**Activity**
Find the string "controller" in the data, and copy out each line that has it.

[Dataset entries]
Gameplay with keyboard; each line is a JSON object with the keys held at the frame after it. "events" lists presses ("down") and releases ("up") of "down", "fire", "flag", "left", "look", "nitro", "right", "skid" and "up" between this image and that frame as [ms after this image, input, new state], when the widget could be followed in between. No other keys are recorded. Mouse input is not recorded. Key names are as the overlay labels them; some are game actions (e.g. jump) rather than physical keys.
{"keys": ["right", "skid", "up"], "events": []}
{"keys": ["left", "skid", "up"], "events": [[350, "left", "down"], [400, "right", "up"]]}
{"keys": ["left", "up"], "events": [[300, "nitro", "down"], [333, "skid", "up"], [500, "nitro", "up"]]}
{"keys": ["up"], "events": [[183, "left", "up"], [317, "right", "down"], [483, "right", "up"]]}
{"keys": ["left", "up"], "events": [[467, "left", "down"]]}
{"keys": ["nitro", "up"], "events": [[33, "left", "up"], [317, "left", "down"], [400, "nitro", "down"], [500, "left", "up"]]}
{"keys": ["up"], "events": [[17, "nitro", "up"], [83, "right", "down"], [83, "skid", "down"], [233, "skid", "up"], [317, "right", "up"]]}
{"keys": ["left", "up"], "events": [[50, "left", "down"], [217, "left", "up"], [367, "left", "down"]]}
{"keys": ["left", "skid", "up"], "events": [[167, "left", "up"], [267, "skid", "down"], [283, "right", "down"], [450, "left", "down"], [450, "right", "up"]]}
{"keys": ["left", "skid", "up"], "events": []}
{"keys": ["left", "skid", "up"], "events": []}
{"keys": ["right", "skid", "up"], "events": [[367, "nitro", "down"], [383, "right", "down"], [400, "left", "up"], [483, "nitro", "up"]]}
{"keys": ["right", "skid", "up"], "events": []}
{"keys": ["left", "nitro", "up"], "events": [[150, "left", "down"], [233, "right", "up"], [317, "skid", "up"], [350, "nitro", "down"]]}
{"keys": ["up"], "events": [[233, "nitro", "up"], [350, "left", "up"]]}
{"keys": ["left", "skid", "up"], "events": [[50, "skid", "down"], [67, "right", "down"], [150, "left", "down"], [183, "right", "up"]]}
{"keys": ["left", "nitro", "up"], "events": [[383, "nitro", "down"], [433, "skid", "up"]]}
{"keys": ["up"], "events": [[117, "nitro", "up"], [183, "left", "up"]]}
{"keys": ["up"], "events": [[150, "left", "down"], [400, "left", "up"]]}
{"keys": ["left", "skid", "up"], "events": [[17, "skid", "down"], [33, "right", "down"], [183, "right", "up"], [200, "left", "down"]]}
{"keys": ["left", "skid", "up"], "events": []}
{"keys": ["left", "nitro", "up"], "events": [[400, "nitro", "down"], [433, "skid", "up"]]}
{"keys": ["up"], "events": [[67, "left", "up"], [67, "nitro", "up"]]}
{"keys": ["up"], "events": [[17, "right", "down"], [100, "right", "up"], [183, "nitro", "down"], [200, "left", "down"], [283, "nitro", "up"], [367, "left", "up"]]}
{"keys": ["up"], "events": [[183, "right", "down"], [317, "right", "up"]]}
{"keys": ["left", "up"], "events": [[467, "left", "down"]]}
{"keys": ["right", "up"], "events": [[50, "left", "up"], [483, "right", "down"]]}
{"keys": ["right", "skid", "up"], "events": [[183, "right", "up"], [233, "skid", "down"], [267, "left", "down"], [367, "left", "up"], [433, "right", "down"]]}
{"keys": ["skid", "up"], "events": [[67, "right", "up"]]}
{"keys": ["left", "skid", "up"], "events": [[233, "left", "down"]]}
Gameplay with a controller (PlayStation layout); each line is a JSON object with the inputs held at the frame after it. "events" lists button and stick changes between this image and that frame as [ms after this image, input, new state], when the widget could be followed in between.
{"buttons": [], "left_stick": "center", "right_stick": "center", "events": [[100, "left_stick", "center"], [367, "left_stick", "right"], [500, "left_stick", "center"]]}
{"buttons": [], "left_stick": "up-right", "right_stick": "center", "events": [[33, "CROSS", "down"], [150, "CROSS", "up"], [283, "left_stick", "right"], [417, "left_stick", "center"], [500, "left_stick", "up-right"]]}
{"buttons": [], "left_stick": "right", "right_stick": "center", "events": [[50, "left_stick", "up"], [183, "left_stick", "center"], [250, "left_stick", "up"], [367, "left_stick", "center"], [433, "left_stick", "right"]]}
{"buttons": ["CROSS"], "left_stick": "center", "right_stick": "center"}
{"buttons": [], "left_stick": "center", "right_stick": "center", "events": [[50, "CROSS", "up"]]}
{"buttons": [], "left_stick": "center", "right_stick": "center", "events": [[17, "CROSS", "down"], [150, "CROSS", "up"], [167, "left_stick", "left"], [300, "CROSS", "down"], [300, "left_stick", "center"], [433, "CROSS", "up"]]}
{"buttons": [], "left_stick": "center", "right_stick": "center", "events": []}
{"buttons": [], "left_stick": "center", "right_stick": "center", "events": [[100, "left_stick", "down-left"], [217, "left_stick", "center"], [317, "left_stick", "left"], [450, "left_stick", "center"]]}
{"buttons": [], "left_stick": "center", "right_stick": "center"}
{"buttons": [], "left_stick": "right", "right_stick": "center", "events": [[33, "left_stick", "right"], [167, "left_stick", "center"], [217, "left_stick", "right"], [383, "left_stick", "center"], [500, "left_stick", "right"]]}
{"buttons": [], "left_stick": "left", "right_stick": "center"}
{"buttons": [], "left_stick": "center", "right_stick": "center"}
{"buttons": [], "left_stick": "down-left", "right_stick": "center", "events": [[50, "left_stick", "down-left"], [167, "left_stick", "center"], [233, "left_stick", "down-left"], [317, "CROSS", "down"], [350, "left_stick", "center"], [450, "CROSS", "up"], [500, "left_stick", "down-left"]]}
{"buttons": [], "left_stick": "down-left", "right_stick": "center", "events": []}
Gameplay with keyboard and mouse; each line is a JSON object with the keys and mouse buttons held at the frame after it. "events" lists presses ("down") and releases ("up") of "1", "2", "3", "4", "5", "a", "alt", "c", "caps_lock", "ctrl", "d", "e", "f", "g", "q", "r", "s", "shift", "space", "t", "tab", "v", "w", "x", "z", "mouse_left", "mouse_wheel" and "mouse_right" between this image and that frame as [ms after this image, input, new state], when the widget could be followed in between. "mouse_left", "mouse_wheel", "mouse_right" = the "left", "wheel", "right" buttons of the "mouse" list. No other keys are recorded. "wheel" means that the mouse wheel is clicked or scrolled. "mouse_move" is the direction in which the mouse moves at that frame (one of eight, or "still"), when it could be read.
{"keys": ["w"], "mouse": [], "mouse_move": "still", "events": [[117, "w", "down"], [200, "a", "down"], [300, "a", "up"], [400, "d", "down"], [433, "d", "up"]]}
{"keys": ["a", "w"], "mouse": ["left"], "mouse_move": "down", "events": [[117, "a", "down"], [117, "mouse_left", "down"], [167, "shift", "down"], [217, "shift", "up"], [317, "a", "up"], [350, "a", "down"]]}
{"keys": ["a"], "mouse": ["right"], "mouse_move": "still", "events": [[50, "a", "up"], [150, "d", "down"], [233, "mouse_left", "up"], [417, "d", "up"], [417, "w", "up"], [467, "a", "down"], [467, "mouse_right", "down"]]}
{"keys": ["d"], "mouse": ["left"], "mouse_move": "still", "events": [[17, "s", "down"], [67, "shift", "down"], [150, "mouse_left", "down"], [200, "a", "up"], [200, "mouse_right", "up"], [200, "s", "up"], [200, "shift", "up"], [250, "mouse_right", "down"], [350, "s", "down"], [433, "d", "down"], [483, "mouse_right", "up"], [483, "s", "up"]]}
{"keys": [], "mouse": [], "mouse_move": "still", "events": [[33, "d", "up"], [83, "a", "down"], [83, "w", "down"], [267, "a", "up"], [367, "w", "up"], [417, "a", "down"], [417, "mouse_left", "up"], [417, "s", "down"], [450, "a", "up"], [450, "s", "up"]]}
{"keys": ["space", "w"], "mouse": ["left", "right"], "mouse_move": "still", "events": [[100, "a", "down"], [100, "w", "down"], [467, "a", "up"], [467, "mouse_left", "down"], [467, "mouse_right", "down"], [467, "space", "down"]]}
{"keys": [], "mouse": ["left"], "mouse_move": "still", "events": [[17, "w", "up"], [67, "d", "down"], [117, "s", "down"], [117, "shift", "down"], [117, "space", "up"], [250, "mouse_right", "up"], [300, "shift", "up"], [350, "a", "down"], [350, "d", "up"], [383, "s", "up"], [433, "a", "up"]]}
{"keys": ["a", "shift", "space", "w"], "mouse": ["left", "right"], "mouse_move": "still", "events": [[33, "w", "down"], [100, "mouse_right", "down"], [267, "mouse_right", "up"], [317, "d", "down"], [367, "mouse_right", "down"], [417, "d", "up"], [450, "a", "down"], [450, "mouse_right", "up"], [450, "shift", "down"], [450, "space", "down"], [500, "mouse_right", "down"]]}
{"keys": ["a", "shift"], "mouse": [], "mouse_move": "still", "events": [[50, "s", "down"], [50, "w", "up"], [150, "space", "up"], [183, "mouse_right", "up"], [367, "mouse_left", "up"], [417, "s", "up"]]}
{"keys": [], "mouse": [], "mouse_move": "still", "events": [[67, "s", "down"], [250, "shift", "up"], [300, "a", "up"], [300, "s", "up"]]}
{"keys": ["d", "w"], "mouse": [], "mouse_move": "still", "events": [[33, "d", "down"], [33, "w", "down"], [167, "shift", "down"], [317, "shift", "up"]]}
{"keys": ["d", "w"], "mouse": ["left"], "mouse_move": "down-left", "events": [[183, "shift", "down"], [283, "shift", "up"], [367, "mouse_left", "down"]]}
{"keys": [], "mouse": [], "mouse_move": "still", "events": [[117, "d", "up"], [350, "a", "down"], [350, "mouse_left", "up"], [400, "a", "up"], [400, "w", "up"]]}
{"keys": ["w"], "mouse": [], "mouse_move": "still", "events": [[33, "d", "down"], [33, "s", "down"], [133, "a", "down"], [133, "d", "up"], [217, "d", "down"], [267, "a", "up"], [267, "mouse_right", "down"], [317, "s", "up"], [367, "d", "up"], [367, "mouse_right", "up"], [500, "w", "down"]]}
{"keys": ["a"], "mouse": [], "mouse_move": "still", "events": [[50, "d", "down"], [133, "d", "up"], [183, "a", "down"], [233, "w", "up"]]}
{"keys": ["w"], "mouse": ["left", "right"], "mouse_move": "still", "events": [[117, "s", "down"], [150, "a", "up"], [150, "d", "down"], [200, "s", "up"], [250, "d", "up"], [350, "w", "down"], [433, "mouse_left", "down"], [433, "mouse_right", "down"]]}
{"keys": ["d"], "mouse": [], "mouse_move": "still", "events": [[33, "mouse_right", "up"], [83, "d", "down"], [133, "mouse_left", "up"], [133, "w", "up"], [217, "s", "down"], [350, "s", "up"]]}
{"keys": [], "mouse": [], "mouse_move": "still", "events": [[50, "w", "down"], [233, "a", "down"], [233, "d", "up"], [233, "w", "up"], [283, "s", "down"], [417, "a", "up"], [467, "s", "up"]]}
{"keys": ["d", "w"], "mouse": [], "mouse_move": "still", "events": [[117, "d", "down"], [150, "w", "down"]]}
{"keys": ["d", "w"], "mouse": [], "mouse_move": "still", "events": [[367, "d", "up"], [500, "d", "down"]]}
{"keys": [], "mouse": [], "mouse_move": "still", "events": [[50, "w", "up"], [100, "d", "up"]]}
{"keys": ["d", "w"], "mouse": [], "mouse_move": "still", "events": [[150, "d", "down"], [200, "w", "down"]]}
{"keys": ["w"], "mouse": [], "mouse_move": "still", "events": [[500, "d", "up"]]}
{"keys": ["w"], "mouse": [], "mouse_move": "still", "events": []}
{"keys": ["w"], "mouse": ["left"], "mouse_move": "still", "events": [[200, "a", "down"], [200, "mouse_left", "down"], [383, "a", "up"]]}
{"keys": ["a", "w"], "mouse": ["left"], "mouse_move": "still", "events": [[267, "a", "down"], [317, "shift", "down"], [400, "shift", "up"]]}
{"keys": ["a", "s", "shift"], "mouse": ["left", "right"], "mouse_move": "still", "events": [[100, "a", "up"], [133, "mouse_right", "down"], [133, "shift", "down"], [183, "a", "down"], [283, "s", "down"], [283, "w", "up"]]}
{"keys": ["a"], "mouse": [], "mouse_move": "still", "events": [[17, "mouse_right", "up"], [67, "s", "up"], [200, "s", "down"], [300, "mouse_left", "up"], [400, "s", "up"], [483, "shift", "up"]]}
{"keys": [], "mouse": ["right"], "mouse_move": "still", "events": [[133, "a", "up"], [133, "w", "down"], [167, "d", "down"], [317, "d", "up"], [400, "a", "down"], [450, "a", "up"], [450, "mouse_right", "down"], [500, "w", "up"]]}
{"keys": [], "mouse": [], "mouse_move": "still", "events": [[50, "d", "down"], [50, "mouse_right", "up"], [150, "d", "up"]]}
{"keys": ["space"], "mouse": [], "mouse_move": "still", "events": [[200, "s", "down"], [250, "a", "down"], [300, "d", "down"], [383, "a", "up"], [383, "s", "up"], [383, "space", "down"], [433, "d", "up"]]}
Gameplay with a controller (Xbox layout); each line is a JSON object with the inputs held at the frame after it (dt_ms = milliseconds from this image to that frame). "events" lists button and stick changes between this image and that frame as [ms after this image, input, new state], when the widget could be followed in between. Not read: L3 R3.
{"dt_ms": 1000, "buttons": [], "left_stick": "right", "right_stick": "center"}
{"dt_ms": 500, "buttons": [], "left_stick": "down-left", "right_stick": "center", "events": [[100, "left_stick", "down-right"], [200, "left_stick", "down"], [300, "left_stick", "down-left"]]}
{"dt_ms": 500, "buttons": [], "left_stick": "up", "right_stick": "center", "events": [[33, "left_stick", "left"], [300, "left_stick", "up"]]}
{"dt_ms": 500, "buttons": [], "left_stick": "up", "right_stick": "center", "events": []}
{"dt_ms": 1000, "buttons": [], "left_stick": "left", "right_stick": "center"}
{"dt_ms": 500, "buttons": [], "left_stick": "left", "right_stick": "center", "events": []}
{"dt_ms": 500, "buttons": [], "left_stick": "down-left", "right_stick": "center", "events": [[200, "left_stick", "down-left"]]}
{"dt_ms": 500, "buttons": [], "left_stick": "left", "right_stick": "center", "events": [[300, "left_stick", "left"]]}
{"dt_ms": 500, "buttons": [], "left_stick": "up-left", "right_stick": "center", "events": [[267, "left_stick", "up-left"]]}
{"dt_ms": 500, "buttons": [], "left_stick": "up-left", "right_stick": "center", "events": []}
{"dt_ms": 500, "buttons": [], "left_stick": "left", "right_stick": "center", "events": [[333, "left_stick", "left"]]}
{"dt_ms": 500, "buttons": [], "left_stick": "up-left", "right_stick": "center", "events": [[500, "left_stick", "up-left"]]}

**Solution to this task**
Gameplay with a controller (PlayStation layout); each line is a JSON object with the inputs held at the frame after it. "events" lists button and stick changes between this image and that frame as [ms after this image, input, new state], when the widget could be followed in between.
Gameplay with a controller (Xbox layout); each line is a JSON object with the inputs held at the frame after it (dt_ms = milliseconds from this image to that frame). "events" lists button and stick changes between this image and that frame as [ms after this image, input, new state], when the widget could be followed in between. Not read: L3 R3.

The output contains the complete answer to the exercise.